### Your assignment:
Reproduce the rows word for word, from the start of the rows through the line containing "зарегистрировано в Федеральной", including that line.

Extracted page text data:

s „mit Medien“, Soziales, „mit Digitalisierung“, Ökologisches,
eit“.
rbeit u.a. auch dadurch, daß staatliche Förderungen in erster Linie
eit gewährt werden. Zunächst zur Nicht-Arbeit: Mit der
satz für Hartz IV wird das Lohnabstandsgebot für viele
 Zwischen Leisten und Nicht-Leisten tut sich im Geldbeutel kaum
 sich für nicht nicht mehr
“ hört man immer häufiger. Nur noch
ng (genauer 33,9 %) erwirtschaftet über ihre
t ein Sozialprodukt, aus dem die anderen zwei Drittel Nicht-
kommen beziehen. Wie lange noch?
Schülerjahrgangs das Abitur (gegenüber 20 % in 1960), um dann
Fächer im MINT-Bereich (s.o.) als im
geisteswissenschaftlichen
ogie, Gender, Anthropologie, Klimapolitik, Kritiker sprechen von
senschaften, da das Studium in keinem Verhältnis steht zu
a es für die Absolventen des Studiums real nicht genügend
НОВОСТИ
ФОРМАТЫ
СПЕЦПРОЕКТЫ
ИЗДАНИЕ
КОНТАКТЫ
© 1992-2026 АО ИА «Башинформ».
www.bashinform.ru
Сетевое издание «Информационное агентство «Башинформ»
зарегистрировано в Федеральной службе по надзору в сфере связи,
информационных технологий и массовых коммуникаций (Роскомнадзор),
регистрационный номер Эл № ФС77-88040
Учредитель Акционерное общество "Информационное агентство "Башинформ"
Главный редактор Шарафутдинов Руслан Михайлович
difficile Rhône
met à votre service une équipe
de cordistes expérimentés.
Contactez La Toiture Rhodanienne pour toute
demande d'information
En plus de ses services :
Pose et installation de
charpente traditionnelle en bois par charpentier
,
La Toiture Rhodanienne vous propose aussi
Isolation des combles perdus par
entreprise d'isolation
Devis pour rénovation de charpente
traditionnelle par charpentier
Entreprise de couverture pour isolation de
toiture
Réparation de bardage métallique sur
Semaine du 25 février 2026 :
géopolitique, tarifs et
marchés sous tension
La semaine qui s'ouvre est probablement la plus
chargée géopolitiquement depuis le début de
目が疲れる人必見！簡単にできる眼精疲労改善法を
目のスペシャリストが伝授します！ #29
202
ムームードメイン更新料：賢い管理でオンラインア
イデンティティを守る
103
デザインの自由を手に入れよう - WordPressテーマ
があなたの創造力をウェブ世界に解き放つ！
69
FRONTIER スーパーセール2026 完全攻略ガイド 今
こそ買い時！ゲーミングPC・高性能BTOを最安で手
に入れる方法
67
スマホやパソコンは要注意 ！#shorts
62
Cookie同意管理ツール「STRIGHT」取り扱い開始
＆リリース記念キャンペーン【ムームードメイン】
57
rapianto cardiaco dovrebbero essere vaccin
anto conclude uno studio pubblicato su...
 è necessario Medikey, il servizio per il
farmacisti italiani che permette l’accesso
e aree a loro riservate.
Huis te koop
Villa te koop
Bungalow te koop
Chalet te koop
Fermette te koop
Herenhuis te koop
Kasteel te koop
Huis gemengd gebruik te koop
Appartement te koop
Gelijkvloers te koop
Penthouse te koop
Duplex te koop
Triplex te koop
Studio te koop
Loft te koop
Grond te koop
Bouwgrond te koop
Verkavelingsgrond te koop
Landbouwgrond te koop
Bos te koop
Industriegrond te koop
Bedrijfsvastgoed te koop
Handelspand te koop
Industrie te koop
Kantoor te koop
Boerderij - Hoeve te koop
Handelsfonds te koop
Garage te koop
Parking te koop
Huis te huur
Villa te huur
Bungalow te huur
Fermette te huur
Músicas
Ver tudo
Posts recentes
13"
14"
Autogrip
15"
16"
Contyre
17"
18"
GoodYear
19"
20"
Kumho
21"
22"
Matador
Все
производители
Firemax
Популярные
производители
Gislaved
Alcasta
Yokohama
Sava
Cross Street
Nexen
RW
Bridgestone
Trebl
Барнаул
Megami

### Result below:
s „mit Medien“, Soziales, „mit Digitalisierung“, Ökologisches,
eit“.
rbeit u.a. auch dadurch, daß staatliche Förderungen in erster Linie
eit gewährt werden. Zunächst zur Nicht-Arbeit: Mit der
satz für Hartz IV wird das Lohnabstandsgebot für viele
 Zwischen Leisten und Nicht-Leisten tut sich im Geldbeutel kaum
 sich für nicht nicht mehr
“ hört man immer häufiger. Nur noch
ng (genauer 33,9 %) erwirtschaftet über ihre
t ein Sozialprodukt, aus dem die anderen zwei Drittel Nicht-
kommen beziehen. Wie lange noch?
Schülerjahrgangs das Abitur (gegenüber 20 % in 1960), um dann
Fächer im MINT-Bereich (s.o.) als im
geisteswissenschaftlichen
ogie, Gender, Anthropologie, Klimapolitik, Kritiker sprechen von
senschaften, da das Studium in keinem Verhältnis steht zu
a es für die Absolventen des Studiums real nicht genügend
НОВОСТИ
ФОРМАТЫ
СПЕЦПРОЕКТЫ
ИЗДАНИЕ
КОНТАКТЫ
© 1992-2026 АО ИА «Башинформ».
www.bashinform.ru
Сетевое издание «Информационное агентство «Башинформ»
зарегистрировано в Федеральной службе по надзору в сфере связи,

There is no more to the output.